Per acquisire quei dettagli, oltre a scene sottomarine dal fascino ipnotico, Ricardo alterna due obiettivi di Sony sulla sua α1: FE 12-24 mm f/2.8 GM ed FE PZ 16-35 mm f/4 G. “Di solito uso il modello da 12-24 mm se so che mi concentrerò solo sulle balene, ma se intendo variare i soggetti, passando ad esempio da balene lontane 15 metri a delfini distanti 2 m e infine a un esemplare di caravella portoghese ad appena 30 cm da me, mi affido al modello da 16-35 mm. Quest'obiettivo è il mio più fido e instancabile alleato per lavorare in acqua.”
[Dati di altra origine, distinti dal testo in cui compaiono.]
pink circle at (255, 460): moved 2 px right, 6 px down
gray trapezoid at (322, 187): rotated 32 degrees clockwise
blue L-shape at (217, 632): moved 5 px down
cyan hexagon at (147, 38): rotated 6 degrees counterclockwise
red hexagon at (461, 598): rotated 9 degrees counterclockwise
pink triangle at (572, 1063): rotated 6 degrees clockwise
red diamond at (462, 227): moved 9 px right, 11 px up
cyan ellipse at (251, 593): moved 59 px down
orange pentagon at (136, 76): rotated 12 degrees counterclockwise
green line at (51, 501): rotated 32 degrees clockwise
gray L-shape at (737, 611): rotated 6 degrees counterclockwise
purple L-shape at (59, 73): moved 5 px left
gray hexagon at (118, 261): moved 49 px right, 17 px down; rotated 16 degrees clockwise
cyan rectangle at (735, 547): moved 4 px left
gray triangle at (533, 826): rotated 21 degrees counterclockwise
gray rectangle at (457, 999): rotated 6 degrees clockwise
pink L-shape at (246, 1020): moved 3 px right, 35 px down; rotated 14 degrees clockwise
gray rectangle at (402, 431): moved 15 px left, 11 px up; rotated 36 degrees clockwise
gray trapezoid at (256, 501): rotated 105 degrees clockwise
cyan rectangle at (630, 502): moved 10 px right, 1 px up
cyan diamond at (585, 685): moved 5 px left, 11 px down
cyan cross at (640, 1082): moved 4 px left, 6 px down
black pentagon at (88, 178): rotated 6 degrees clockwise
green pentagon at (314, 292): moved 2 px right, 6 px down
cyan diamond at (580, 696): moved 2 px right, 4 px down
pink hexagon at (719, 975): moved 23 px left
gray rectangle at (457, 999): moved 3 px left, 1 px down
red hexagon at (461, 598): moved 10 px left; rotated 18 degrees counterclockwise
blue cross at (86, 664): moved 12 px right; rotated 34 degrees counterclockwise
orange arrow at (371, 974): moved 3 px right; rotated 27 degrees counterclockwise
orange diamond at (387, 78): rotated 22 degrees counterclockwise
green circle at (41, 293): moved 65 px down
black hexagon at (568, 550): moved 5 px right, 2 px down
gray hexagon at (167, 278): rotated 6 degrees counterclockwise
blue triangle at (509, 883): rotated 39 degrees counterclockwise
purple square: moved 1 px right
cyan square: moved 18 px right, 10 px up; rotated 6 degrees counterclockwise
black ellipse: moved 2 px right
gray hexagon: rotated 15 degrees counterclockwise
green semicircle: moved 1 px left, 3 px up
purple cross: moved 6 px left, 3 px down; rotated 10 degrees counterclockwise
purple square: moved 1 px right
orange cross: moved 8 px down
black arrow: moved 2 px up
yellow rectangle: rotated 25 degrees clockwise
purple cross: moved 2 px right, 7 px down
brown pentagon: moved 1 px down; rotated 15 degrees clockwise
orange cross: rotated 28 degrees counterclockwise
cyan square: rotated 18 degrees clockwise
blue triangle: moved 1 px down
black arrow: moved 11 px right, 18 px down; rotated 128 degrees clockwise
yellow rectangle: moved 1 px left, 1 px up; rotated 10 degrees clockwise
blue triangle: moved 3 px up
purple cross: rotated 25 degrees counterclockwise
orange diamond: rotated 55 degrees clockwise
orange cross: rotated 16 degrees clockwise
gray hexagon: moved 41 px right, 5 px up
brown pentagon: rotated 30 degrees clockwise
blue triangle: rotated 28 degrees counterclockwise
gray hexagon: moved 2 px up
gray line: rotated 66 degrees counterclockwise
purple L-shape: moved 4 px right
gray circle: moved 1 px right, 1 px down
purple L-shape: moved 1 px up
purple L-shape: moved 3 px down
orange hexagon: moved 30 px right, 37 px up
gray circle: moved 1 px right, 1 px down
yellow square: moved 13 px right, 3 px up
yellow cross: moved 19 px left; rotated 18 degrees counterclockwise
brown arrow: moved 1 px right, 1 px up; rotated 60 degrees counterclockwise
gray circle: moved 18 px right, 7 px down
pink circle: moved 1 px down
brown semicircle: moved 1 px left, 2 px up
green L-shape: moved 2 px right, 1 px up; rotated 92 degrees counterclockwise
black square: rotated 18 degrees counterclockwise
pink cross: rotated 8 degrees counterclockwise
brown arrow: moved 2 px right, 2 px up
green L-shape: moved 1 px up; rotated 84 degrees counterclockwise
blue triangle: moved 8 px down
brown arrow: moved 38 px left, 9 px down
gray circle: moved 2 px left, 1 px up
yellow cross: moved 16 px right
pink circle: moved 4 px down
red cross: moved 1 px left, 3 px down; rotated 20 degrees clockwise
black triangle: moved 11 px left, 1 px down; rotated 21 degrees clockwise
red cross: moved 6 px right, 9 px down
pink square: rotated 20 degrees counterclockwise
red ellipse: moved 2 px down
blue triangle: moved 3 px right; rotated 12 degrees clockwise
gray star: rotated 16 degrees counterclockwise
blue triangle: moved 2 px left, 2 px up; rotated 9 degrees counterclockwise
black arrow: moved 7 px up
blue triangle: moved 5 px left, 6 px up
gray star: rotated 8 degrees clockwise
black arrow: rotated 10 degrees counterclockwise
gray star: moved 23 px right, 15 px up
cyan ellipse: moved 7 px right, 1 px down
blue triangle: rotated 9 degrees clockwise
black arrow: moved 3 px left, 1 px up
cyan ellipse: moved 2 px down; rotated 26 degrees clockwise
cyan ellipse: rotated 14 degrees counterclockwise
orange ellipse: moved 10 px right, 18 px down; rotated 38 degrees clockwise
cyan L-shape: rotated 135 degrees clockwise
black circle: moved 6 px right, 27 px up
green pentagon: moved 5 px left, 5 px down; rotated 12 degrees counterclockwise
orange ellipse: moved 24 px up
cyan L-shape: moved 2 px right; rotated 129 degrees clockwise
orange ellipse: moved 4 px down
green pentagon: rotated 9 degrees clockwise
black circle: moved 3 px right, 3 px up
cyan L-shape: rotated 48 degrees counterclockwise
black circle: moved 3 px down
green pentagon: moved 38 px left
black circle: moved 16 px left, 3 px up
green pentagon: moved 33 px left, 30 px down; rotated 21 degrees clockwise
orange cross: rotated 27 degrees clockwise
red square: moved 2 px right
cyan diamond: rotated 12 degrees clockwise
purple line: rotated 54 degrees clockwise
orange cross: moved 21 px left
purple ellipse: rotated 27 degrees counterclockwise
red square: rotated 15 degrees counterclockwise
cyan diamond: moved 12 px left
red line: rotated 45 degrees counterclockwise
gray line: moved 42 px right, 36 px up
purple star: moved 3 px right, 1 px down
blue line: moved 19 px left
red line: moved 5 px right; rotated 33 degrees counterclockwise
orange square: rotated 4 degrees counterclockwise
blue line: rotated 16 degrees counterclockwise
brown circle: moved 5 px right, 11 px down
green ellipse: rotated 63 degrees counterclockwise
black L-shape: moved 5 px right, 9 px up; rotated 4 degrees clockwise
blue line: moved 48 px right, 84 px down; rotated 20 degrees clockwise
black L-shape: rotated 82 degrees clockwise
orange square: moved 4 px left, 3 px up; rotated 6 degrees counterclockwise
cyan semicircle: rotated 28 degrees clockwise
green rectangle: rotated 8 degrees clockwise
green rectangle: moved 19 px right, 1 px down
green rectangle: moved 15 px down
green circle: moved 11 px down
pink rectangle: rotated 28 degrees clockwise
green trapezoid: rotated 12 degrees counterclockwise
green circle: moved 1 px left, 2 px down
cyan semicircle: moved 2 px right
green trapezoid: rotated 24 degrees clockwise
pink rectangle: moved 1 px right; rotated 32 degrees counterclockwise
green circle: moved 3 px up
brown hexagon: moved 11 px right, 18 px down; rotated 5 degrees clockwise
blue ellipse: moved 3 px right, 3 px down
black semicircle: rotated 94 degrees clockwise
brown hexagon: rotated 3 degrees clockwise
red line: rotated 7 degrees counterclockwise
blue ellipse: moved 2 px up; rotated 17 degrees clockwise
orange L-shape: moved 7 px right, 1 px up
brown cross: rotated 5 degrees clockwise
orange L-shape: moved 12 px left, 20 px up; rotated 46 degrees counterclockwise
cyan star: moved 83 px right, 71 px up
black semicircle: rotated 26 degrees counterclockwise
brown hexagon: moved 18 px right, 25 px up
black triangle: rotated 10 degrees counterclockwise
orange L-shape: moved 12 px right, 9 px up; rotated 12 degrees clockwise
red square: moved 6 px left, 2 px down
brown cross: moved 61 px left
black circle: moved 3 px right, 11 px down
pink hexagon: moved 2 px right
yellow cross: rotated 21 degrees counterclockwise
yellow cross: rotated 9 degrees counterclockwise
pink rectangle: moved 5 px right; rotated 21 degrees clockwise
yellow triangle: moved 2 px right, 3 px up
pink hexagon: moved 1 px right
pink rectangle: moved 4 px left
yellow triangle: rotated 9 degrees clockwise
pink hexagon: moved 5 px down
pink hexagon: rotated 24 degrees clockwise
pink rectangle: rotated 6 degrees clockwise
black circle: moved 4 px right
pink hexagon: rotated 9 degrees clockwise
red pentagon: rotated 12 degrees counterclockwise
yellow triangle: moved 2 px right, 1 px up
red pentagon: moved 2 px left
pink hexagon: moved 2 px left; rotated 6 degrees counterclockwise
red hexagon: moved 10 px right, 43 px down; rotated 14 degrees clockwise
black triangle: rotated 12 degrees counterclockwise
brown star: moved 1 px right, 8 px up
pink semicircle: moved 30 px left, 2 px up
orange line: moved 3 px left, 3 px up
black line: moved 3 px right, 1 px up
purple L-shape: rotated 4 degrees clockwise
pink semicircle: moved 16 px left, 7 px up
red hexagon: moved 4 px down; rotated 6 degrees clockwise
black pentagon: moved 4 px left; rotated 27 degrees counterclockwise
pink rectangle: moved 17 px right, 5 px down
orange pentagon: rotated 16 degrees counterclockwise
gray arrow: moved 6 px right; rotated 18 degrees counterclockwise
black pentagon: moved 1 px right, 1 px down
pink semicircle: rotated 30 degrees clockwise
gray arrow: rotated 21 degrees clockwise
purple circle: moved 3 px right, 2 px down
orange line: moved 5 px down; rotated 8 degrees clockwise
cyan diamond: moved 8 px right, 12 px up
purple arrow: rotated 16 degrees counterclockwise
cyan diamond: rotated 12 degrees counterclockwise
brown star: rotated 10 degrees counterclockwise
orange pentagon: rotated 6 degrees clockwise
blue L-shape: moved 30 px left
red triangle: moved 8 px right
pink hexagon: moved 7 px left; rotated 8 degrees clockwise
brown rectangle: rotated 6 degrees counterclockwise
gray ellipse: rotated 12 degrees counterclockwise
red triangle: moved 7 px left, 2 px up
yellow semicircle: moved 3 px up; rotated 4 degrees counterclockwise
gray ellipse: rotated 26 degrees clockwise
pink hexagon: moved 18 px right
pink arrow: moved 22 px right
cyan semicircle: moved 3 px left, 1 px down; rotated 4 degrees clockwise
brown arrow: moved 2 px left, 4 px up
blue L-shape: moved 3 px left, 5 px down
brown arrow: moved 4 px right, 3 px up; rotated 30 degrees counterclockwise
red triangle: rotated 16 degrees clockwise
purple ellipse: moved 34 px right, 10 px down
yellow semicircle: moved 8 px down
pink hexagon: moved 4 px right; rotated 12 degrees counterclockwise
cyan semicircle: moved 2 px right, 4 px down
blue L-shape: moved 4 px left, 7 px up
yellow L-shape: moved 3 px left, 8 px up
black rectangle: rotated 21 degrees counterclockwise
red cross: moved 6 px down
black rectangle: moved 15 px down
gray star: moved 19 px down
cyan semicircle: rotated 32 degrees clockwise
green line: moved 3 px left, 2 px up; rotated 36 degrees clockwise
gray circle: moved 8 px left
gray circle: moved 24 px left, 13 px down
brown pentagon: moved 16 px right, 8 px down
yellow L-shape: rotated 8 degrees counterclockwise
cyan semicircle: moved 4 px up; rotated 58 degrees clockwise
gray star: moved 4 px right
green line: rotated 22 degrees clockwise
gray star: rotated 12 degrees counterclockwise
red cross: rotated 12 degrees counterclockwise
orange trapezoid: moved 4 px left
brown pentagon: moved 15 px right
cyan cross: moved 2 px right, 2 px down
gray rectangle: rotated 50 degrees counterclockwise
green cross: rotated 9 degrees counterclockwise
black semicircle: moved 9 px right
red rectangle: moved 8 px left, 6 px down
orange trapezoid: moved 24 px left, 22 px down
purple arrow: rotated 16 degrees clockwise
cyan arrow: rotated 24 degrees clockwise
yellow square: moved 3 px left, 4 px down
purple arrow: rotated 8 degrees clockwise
due esemplari di caravella portoghese semisommerse in acqua © Ricardo Nascimento | Sony α1 + FE PZ 16-35mm f/4 G | 1/125s @ f/13, ISO 1600

Sony ha affiancato Ricardo nella realizzazione dei suoi recenti progetti marini offrendogli assistenza e consigli, determinanti per svolgere al meglio il suo lavoro. “Una delle particolarità degli obiettivi è che, sott'acqua, non si comportano allo stesso modo”, fa notare Ricardo. “Il team dell'assistenza di Sony mi ha consentito di testare vari obiettivi per valutarne le prestazioni in acqua senza bisogno di acquistarli. Ho potuto così scegliere liberamente gli strumenti più idonei per lavorare a questo progetto. Posso anche chiamare per avere chiarimenti tecnici sulle fotocamere. Collaborare con Sony è stato davvero fantastico.”

La fotografia subacquea è una professione fisicamente stressante, tanto che Ricardo rimette a volte in discussione il suo lavoro. “È faticoso, spesso ti senti a pezzi. Ogni santo giorno passi ore e ore in acqua. Quanto torni a casa, devi pulire tutta l'attrezzatura e fare una copia di backup di foto e video. Poi devi rimpacchettare tutto correttamente per l'indomani, caricare la batteria del telefono e della fotocamera, lavare la custodia subacquea e infine provare a dormire, perché ti servono almeno sei ore di sonno per essere in forma il mattino seguente e affrontare un'altra giornata di immersioni. Nelle foto e nei video sembra tutto molto più romantico di quanto non sia in realtà, ma il gioco vale la candela, per quei momenti indescrivibili quando mi sento piccolo e intimidito trovandomi così vicino a queste incredibili creature.”

“La fotografia subacquea mi piace troppo. Mi appassiona ogni aspetto del mio lavoro, in acqua e fuori. Se fosse facile, non lo farei, ma l'adattabilità della mia α1 mi semplifica sicuramente la vita, aiutandomi a cogliere quegli attimi che forse mi sarei lasciato sfuggire con la mia vecchia fotocamera.”